According to ABC News reporter Jake Tapper, White House Deputy Press Secretary Burton added: “The President thinks that if people want to come and have a spirited debate about health care, a real vigorous conversation about it, that’s a part of the American tradition and he encourages that, because people do have questions and concerns …And so if people want to come and have their concerns and their questions answered, the President thinks that’s important. Now, if you just want to come to a town hall so that you can disrupt and so that you can scream over another person, he doesn’t think that that’s productive. And as a country, we’ve been able to make progress when people actually talk out what our problems are, not try to shout each other down.”
Obama unveiled a new Web site, WhiteHouse.gov/RealityCheck, inspired by his campaign’s FightTheSmears.com site, which countered rumors like the debunked but persistent claim that he was not born in the United States.
In an email message to supporters, senior White House adviser David Axelrod trumpeted the new site’s “information and a number of online tools you can use to spread the truth among your family, friends and other social networks.”
In one video, Obama domestic policy adviser Melody Barnes takes aim at claims that the sweeping overhaul includes a plan to drive the elderly into forced euthanasia.

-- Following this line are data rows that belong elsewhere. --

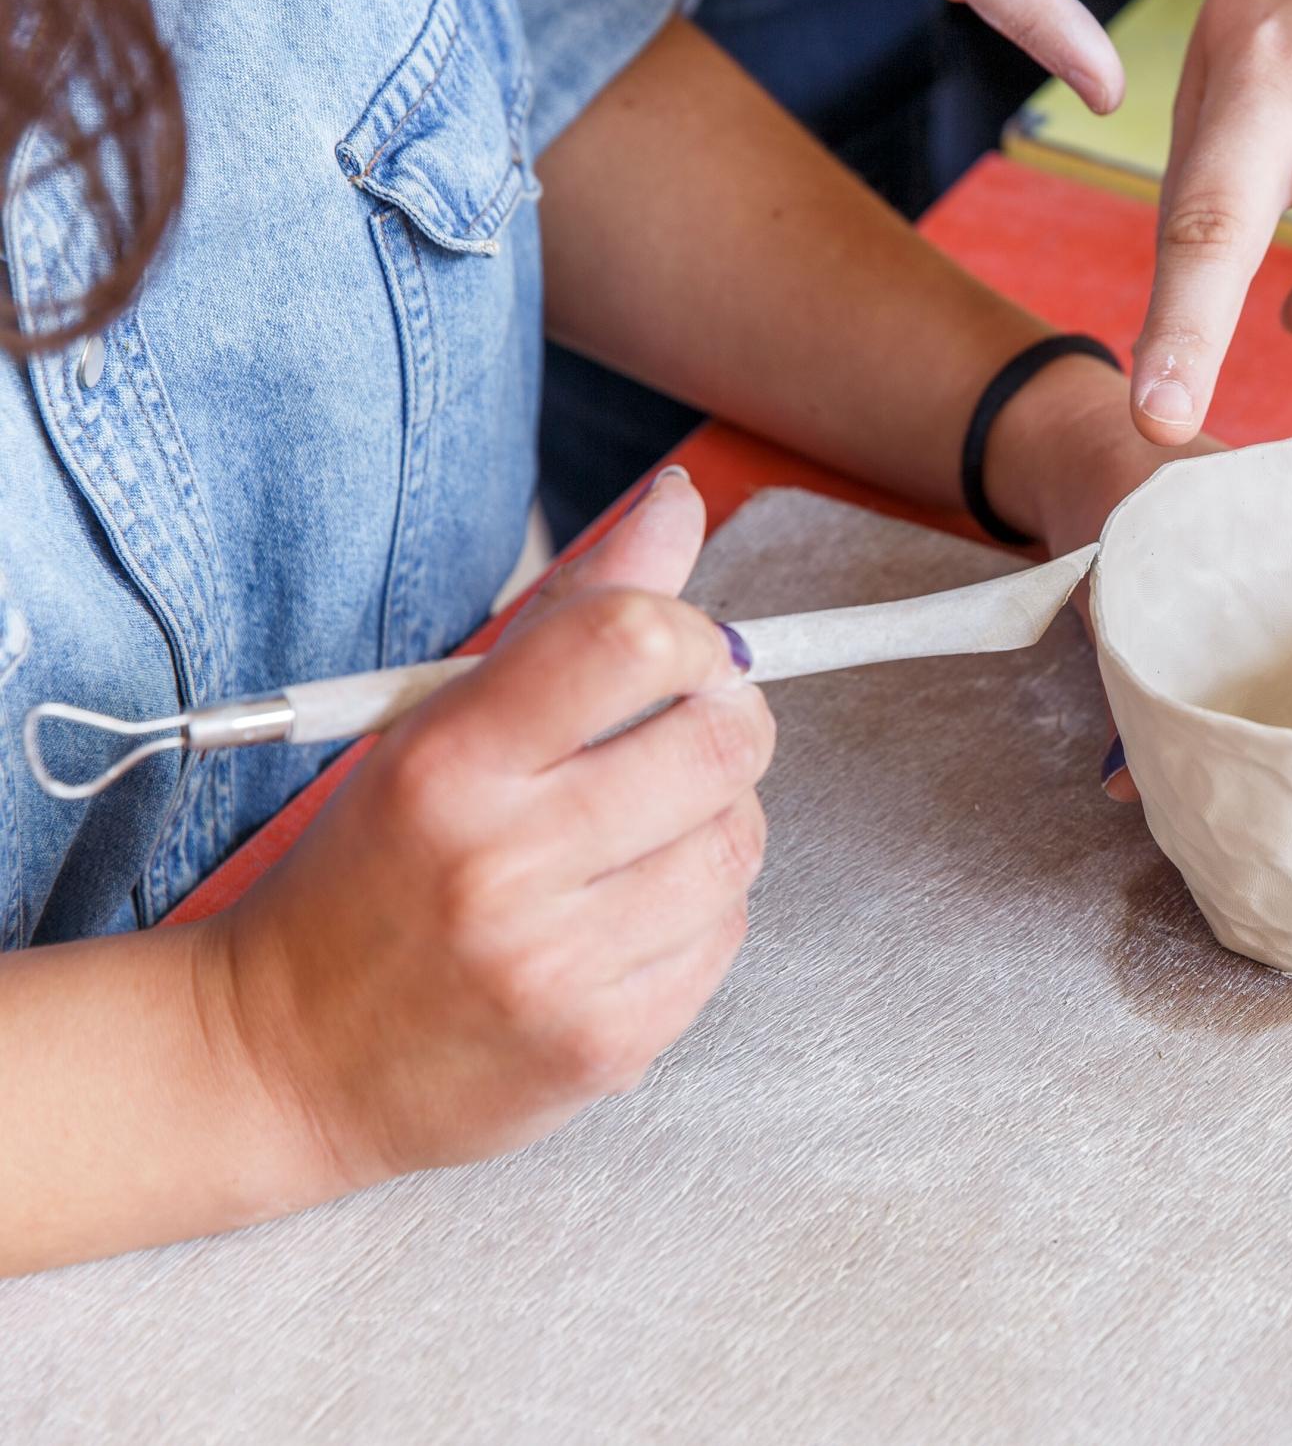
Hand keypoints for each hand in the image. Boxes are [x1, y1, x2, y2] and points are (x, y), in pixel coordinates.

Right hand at [201, 469, 773, 1189]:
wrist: (280, 1061)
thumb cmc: (369, 872)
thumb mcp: (436, 724)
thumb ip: (574, 613)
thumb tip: (681, 503)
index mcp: (451, 763)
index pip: (629, 641)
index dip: (692, 633)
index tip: (682, 653)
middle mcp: (505, 862)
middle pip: (718, 740)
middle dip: (726, 721)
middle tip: (684, 734)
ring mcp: (559, 962)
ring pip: (739, 840)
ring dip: (716, 821)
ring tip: (641, 833)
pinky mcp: (606, 1041)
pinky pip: (727, 931)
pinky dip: (700, 910)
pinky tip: (625, 914)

The video includes remarks by Republican Representative Virginia Foxx that the Democratic plan could “put seniors in a position of being put to death by their government” — a charge frequently echoed among foes of the legislation.
From behind the desk of her West Wing office, Barnes directs viewers to the relevant section of the bill, says it would allow people to get advice on such issues as “living wills,” and underlines there is “nothing mandatory.”
The battle over health care was not expected to ease when lawmakers return in September, with Democrats battling to meet Obama’s deadline of enacting an overhaul by the end of the year.